- The Washington Times - Tuesday, October 14, 2003

Legal analysts say sniper defendant John Allen Muhammad’s attorneys have likely conceded the question of guilt and are focusing on selecting jurors who won’t sentence their client to death.

“These people were sent to Virginia for one reason and one reason only: to get the death penalty,” said former D.C. homicide detective and criminal defense lawyer Ted Williams. “This case is not about guilt or innocence. This case is being tried to save this man’s life. That’s what the defense team is interested in. They’re hoping for someone who would be opposed to the death penalty.”

Mr. Williams, like other defense attorneys, said evidence tying Mr. Muhammad, 42, to the shooting of Dean Harold Myers in Manassas on Oct. 9, 2002, is circumstantial but overwhelming. And while Mr. Muhammad’s defense team will try to poke holes in the prosecution’s case, they are already planning for the sentencing phase of the trial.

Joseph Bowman, a D.C. lawyer who has defended capital murder cases in Northern Virginia, agreed.

“You can bet that the big focus here is the juror’s attitude toward the death penalty,” he said “A lot of times in these cases, defense attorneys realize there’s going to be a verdict of guilty of capital murder. A lot of what the defense has to do in cases like this is prepare for the sentencing phase.”

Twenty-seven jury candidates must be impaneled.
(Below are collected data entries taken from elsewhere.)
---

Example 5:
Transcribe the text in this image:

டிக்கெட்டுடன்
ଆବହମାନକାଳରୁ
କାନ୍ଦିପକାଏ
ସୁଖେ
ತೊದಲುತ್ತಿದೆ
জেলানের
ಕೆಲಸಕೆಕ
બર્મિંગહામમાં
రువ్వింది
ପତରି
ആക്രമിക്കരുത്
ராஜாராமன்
Once those 27 are chosen, each side will have six peremptory challenges, which will leave 12 jurors and three alternates. For a capital murder case in Virginia, a “death-qualified jury” is required. That means jurors must be willing to impose the death penalty, even if they personally oppose it.
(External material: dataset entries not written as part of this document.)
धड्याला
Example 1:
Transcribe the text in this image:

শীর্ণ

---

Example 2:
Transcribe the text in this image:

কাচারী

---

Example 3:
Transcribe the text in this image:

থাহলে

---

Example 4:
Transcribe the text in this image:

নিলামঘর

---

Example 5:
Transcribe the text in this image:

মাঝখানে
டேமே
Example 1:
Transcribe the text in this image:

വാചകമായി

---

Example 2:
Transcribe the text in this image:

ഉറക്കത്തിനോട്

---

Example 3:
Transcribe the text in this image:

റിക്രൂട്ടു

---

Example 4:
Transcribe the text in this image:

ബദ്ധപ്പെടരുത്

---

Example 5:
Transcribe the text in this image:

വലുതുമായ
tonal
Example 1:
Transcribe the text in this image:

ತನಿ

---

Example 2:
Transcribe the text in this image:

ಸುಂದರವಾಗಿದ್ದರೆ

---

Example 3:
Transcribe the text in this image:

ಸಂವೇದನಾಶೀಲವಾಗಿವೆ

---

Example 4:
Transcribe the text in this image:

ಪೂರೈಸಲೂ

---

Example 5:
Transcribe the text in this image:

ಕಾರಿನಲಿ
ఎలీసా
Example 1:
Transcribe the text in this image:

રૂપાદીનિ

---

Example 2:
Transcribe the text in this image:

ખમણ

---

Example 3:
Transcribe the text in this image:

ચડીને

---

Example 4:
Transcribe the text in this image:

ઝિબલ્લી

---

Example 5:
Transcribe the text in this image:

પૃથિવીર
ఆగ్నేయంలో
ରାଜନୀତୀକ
“The defense cannot really prevent that from happening. But what they can do is try to seat jurors who are going to remain open-minded,” Mr. Bowman said. “It’s more of an art than a skill.”

Of 123 jury candidates, 53 were excused yesterday for personal or employment reasons.

Earl C. Dudley Jr., a University of Virginia law professor, said the defense team will whittle away at the remaining 70 candidates — 38 white women, 22 white men, five black women, three black men, one Asian women and one Asian man — by asking questions that may reveal their opinions.

“You certainly would want to know whether the person has ever been the victim of crime, whether they’re close to people in law enforcement, how much coverage of the crime they watched in the media. Were they scared for their own lives?” he said.

“I think they’re going to find a lot of people have made up their mind already,” said Stephen Paterson, president of Vinson & Co., a New York- and Los Angeles-based consulting firm that specializes in helping lawyers pick juries. He said the defense team’s top priority should be eliminating jurors who staunchly support the death penalty, and that the case would be won or lost on such efforts.

Stephen Braga, a D.C. criminal defense lawyer, said that even though lawyers are forbidden from directly asking jury candidates about their religion, there are questions designed to reveal whether a juror may be inclined toward mercy and forgiveness.

He said a defense lawyer might ask if a person is a member of any social organizations. The juror might say they belong to a church club.

“Then you know a little something,” he said. “Their main strategy from Day One is to socialize the jurors.”

He said he might also ask jurors if they have any experience with psychiatric conditions or views on psychiatric testimony to see how they might view testimony, but he thought it was unlikely that characteristics, such as age, gender or race, would be a factor in selecting the jury.

“I don’t think so in this case, because unfortunately the snipers’ victims went across the spectrum of those characteristics,” he said.

Mr. Williams agreed that Mr. Muhammad’s race will likely not play a factor in jury selection, but he said that black jurors may be more suited to the defense team’s goals.

“We have found statistically that for the most part African-Americans oppose the death penalty,” he said.

Mr. Braga also said it’s not unheard of in a high-profile case for an overeager jury candidate to give answers he thinks lawyers want to hear.

“That’s a problem for everyone,” Mr. Braga said. “If it’s found out that a juror has misrepresented something, that would be grounds for a new trial,” he said.